Most voters enroll in one or the other major party, though the number of non-party enrollees has grown in recent years. In our area, and nationally, it’s very roughly one third Democrat, one third Republican, and one third non-partisan, or independent (small “i”).
The two-party system goes back to the battles between Alexander
Hamilton’s Federalists and Thomas
Jefferson’s Republicans. The
Jeffersonian Republicans have since morphed into the Democrats,
and the Federalists into the
Republicans.
Unfortunately, these parties have become a big part of what’s wrong, rather than what’s right, with American politics.
The two political parties – they are not mentioned in the Constitution – have a strangle-hold on the electoral process. It’s difficult, though not impossible, to get on the ballot without the approval of one or the other party.
In the current race in the 19th CD, for instance, party enrollees need to collect only 1,250 signatures to get on the primary ballot. But if you run as an independent, you need 3,500 signatures.
Party candidates have other advantages. They can go to their county party committees to pitch for support and recruit volunteers to circulate their petitions. The parties are also a source of money for candidates.

Independents, by contrast, are entirely on their own.
If the parties were democratic institutions, they might make some sense. But they are self-perpetuating bureaucracies and social networks which are fundamentally oligarchic in spirit, not democratic.

Founding Fathers left their stamp on the Nation.

A well-known German sociologist named Robert Michels wrote an influential book over a century ago, entitled “Political Parties,” which argued that regardless of any democratic convictions and practices, political parties, like most complex human organizations, inevitably turn into top-down systems governed by the few who are able to stay in power indefinitely, with little or no accountability to the rank-and-file. He called it “the iron law of oligarchy.”
The founding fathers disdained political parties even though they were eventually caught up in them. To them parties represented “faction,” by which they meant the distortion of beliefs that comes with the polarization of opinion.
The two-party system is polarizing because it reduces all opinions to two choices: left or right, liberal or conservative, the blue team or the red team. A parliamentary system, by contrast, though hardly perfect, allows for a spectrum of views to be heard.
Political parties filled a vacuum left by the Founding Fathers.
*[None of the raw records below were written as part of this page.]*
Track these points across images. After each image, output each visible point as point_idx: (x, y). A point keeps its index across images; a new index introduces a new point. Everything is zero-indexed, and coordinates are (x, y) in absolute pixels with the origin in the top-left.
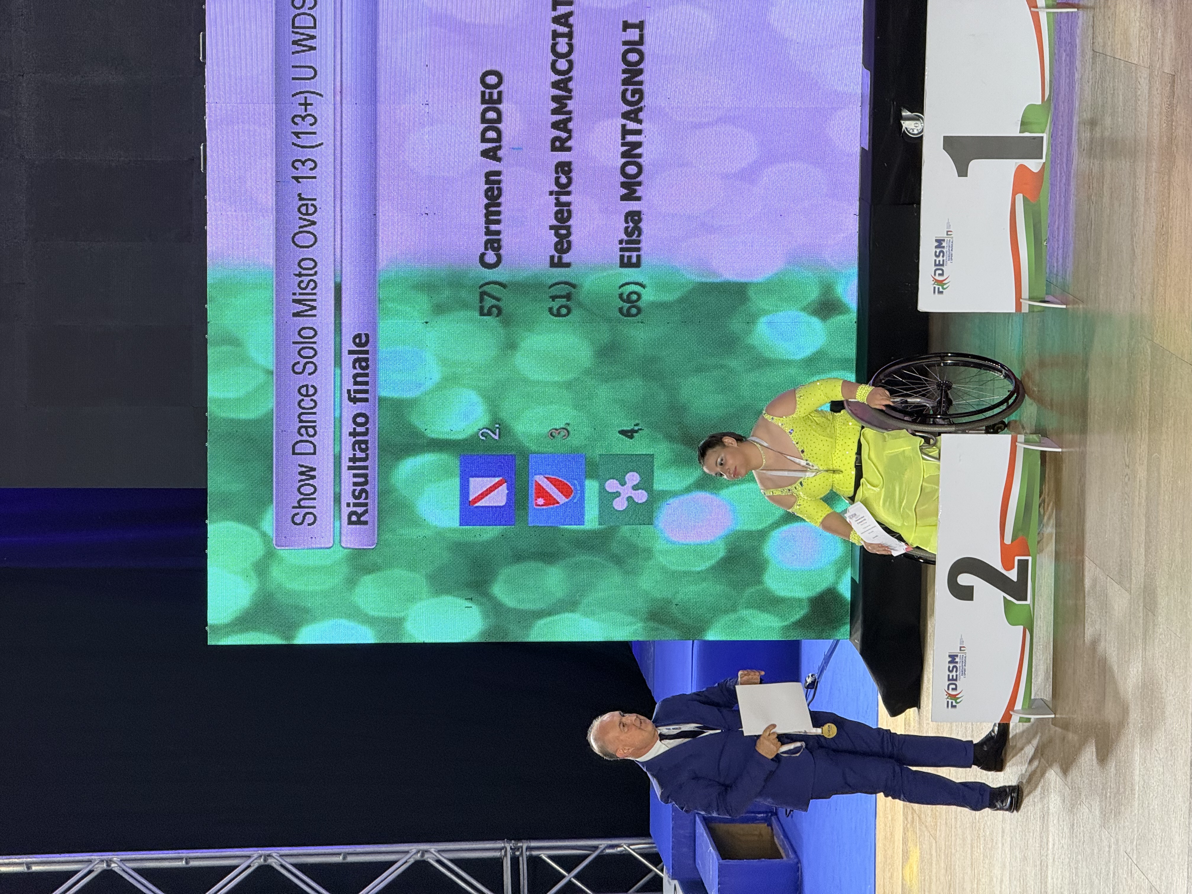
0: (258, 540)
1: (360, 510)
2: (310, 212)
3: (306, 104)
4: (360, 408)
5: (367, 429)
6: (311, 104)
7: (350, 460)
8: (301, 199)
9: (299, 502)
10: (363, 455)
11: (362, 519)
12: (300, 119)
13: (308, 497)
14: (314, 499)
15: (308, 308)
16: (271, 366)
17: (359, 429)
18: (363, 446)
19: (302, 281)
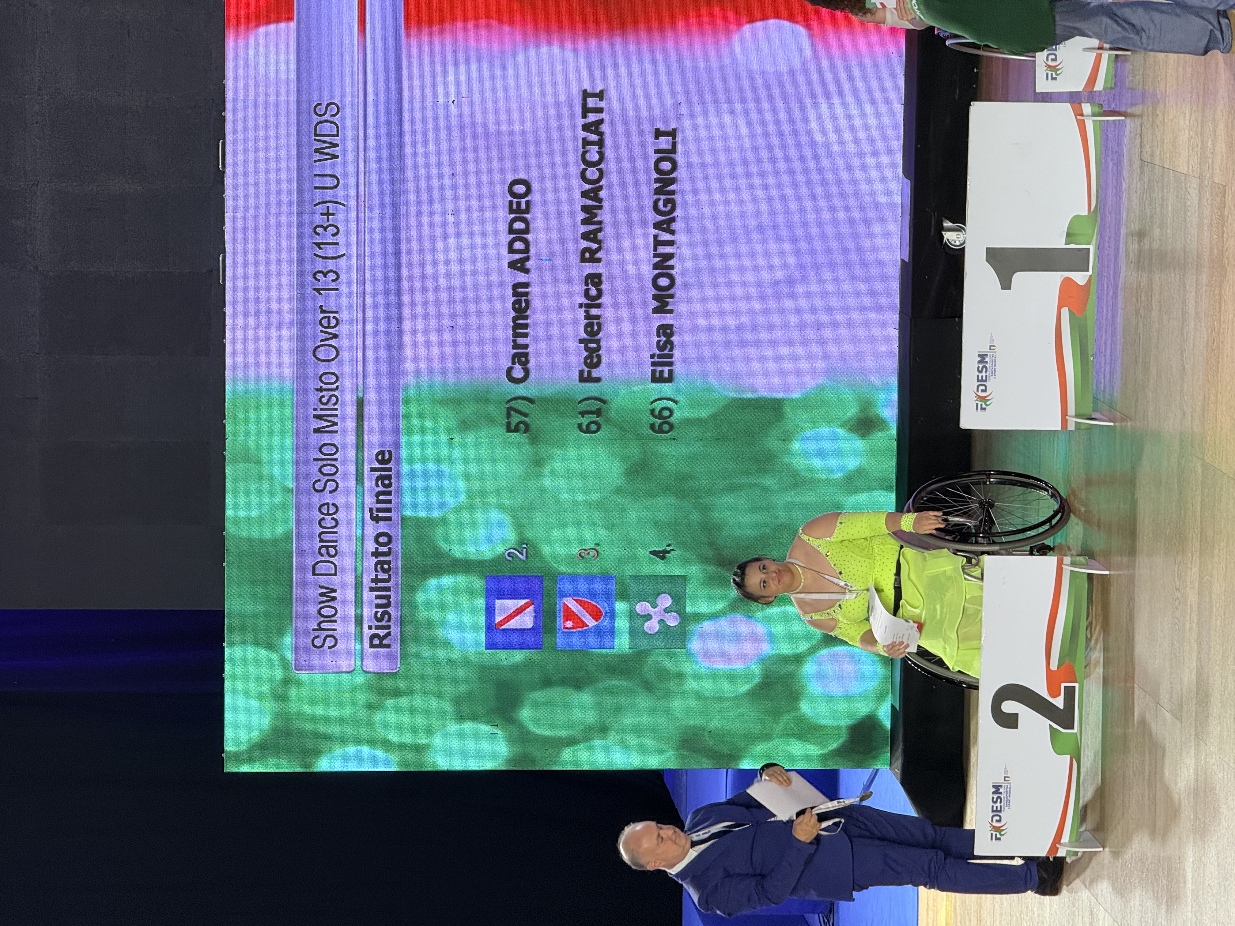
0: (277, 664)
1: (382, 633)
2: (332, 325)
3: (328, 214)
4: (383, 526)
5: (390, 549)
6: (333, 214)
7: (372, 581)
8: (323, 311)
9: (319, 624)
10: (385, 576)
11: (385, 642)
12: (322, 229)
13: (329, 619)
14: (335, 621)
15: (329, 424)
16: (292, 485)
17: (381, 549)
18: (386, 567)
19: (323, 396)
They distrusted democracy, preferring to leave politics in the hands of elite – persons of property, experience, and judgment, as they put it.
To this end they separated representative government at the state and federal level from local governments, such as New England town meetings, where real democracy was still practiced.
Instead of local governments (towns and counties) being represented at the state level, large electoral districts were created with no direct relationship to local government.
Election to state and federal government required, even in the early days, mass politics to influence anonymous voters; in other words, a propaganda machine to get out the vote, or what we know as a political party.
Thomas Jefferson, in his later years, bemoaned this development.
He argued that the American revolution was incomplete because it failed to integrate democratic local government with broader jurisdictions. He feared the latter, through the instrument of political parties, would come to oppress the former, and it’s hard to argue he was wrong.
The alternative he envisioned he called confederal democracy, where local communities were directly represented in broader levels of government.
The idea was that local communities be represented in larger decision-making bodies, something not the case today. State and federal governments have been captured by financial and corporate interests all too willing to sacrifice the welfare of local communities to their own profit.
Fixing our political system may not be possible without reintegrating local with state and national politics. I hope to say more about this in the future.